The first of this clan to stride into the centre of the stage of Highland history was named Alasdair. He did so as late as the 15th century, although in less than two centuries thereafter his descendants were to possess territories that stretched from the outer Hebrides in the west to the Black Isle in the east. Alasdair Mac Kenzie was one of those summoned to meet James I in 1427 and he lived until the murder of James III in 1488. In the interval he was perhaps the most significant chief to support the Crown against the Lord of the Isles, and for this he received the titles to his lands so often withheld from the ancient inhabitants of the Highlands. These lands included Kintail in Wester Ross, for long distinguished as Kintail Mackenzie to distinguish it from the other long salt-water inlet on the north coast, now called the Kyle of Tongue, but once known as Kintail Mac Kay. Alasdair's son Kenneth of Kintail continued the work of consolidation until he died in 1492 and was buried in Beauly Priory.
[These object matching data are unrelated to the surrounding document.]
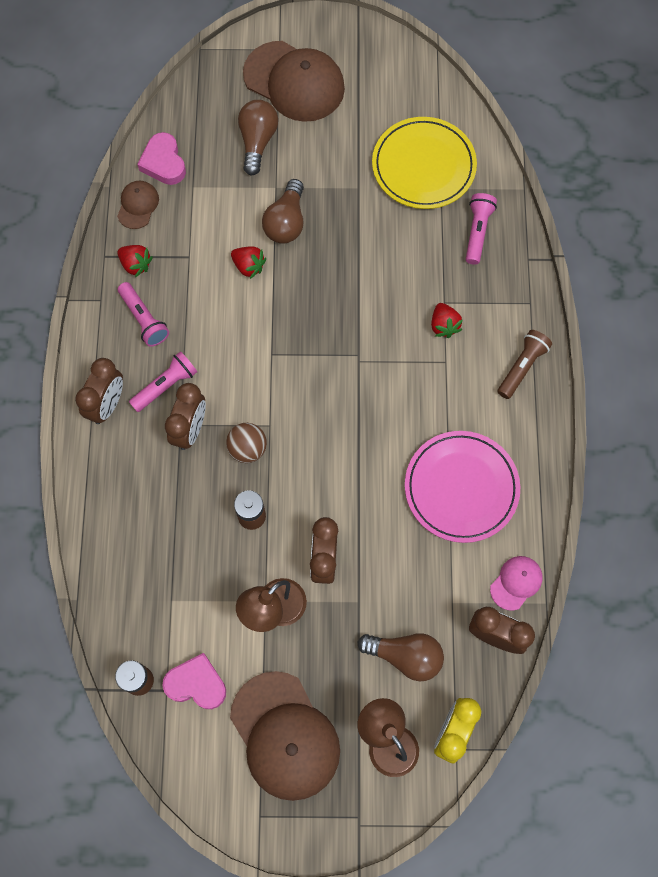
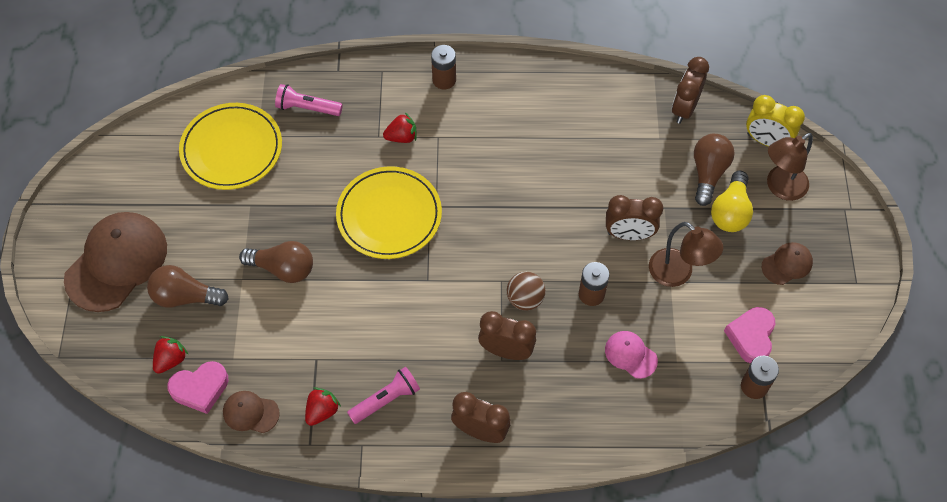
camera: 90 degrees left, 10 degrees down
pink flashlight [129,351,197,412] -> none
brown cap [230,671,340,801] -> brown cap [762,242,813,285], size x0.48
red strawberry [231,246,266,279] -> red strawberry moved to [153,336,189,374]
pink plate [405,431,520,543] -> none
pink cap [490,556,543,611] -> pink cap moved to [605,331,658,379]
brown flashlight [498,330,552,399] -> brown battery [431,45,456,89]
none -> yellow plate [336,166,442,259]
none -> yellow light bulb [711,171,753,232]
There his stone effigy is still to be seen.
Kenneth's son Iain was one of those who escaped with his life from the field of Flodden in 1513, when he brought a contingent of his clansmen to fight there under James IV. He again survived the defeat of Pinkie in 1547, and lived until after the return of Mary, Queen of Scots to her kingdom in 1561. His grandson Colin remained loyal to Queen Mary but evaded the hazards of James VI's minority, and it was during this king's reign that the Mac Kenzies repeated their tactics of joining the forces of the south against their Gaelic neighbours, with even more spectacular success. This time the victims were the Mac Leods of Lewis. They had survived James VI's orders to Gordon of Huntley to exterminate them: they beat off the Fife Adventurers. But these sold their interest in Lewis to Colin's son Kenneth of Kintail, and while Mac Leod of Lewis himself continued his ten years' imprisonment in Edinburgh, the Mac Kenzies moved into his island realm. Their chief was created Lord Mac Kenzie of Kintail, his son Earl of Seaforth. The Black Isle estates were erected into a separate county and earldom of Cromartie. Lochalsh was wrested from the Glengarry Mac Donnells. The 2nd Earl of Seaforth became Charles II's secretary of state for Scotland. It is an exceptional record for a dynasty of Gaelic chiefs of no particular consequence in ancient days.
The clan's luck turned when the 4th Earl remained loyal to James VII at the Revolution of 1688, to die in exile. It is to his time that the traditional Gaelic prophecies attributed to the Brahan seer, Coinneach Odhar, are attributed. The greatest mystery concerning these is that some of the most intricate of them were actually in print before they were fulfilled. Another is that there is no historical record of the seer's execution in the period during which he is supposed to have lived. It was in 1578 that orders were issued for the apprehension of "Kennoch Owir, principal or leader in the art of magic". There was no Earl of Seaforth at that date.
The 5th Earl was attained after the 1715 rebellion. It was then that the Mac Kenzies' last song of triumph was composed, one of the finest rants in the language. It is called Caber Feidh, which means Deer Antler, the badge of the Mac Kenzies; and the verses ridicule the surrounding clans which had fled before it.